- Born: 1952 (age 72–73) Stockholm, Sweden
- Origin: Sweden
- Genres: Contemporary classical
- Occupation(s): Composer, organist
- Instrument: Organ
- Years active: 1978–present
- Formerly of: Skeppsholmen Group
- Website: Official Website

= Thomas Åberg =

Swedish composer and organist

Thomas Åberg (born 1952, Stockholm) is a Swedish composer and organist known for performing his own music. He has spent his career based in Stockholm and is recognized for a distinctive approach that blends performance and composition.

==Career==
Åberg made his debut in 1978 with the organ work Daylight, premiered as part of the Skeppsholmen Group an experimental music collective active from 1978 to 1981. In the early 1980s, he began performing concerts focused mostly on his own works, following a model more typical of solo artists in popular music than traditional organists.

In 1994, he was commissioned by the Stockholms domkyrkoförsamling to perform six concerts during the Stockholm Water Festival.

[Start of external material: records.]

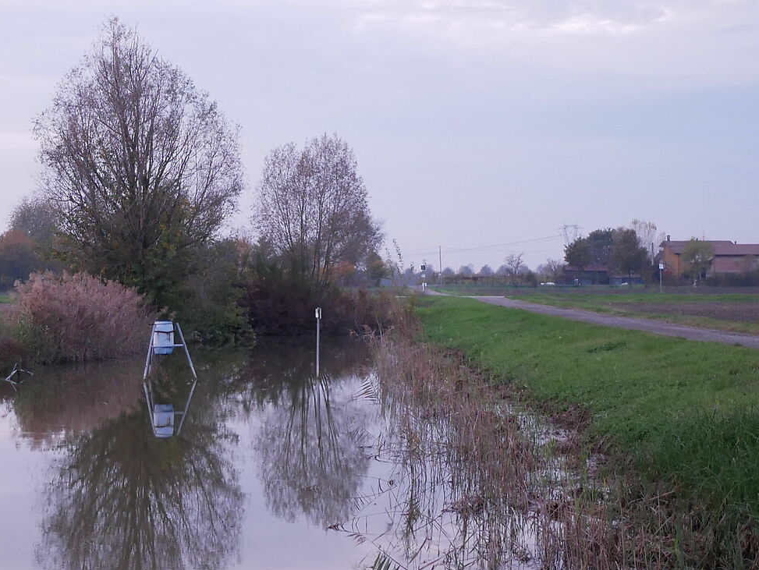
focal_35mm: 74
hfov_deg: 26.0
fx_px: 1624
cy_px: 284
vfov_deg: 19.9
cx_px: 185
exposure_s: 1/50
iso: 400
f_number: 1.7
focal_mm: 15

For over 30 years, Åberg worked as a music administrator at STIM, Sweden's performing rights society, which gave him the freedom to develop a concert-focused musical path rather than a church based one. He has toured extensively in Sweden, performed internationally including in the United States and released a number of recordings across various formats.

==Background==
Åberg studied piano with Märta Söderberg, organ with Tore Nilson, and composition with Stig Gustav Schönberg. His early music was experimental and non-tonal, but over time his style became more structured. He has written a series of organ toccatas and larger works such as Weisflog's Dog, which reflect his mature voice as a composer.